What you need to do: Count the lines in the records below that contain the string "fundado", where case matters. Give only the number.

══ Dataset extract ══

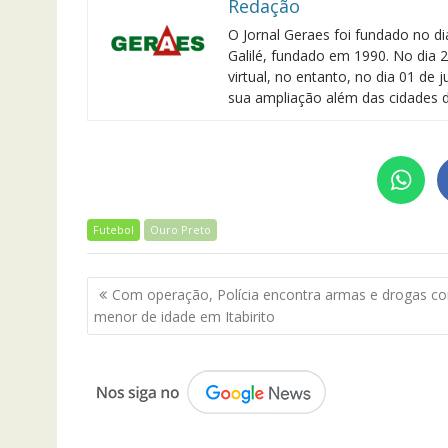
Redação
O Jornal Geraes foi fundado no di
Galilé, fundado em 1990. No dia 2
virtual, no entanto, no dia 01 de
sua ampliação além das cidades d
Futebol
Ouro Preto
Navegação
Com operação, Polícia encontra armas e drogas c
de
menor de idade em Itabirito
Post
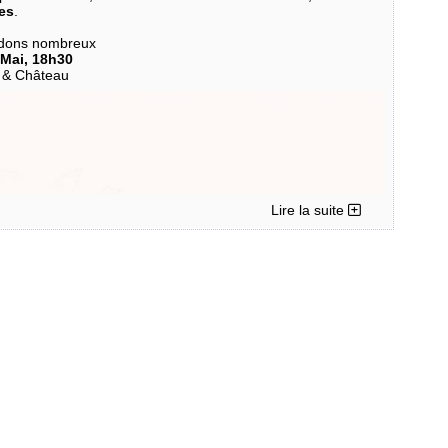
res
.
ndons nombreux
 Mai, 18h30
s & Château
Lire la suite
ques tigres (vu moins de 5 au jardin et 0 sur ma terrasse ces 2
Noël CHAIZE votre référent Moustiques Tigres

═══

Result of the exercise: 2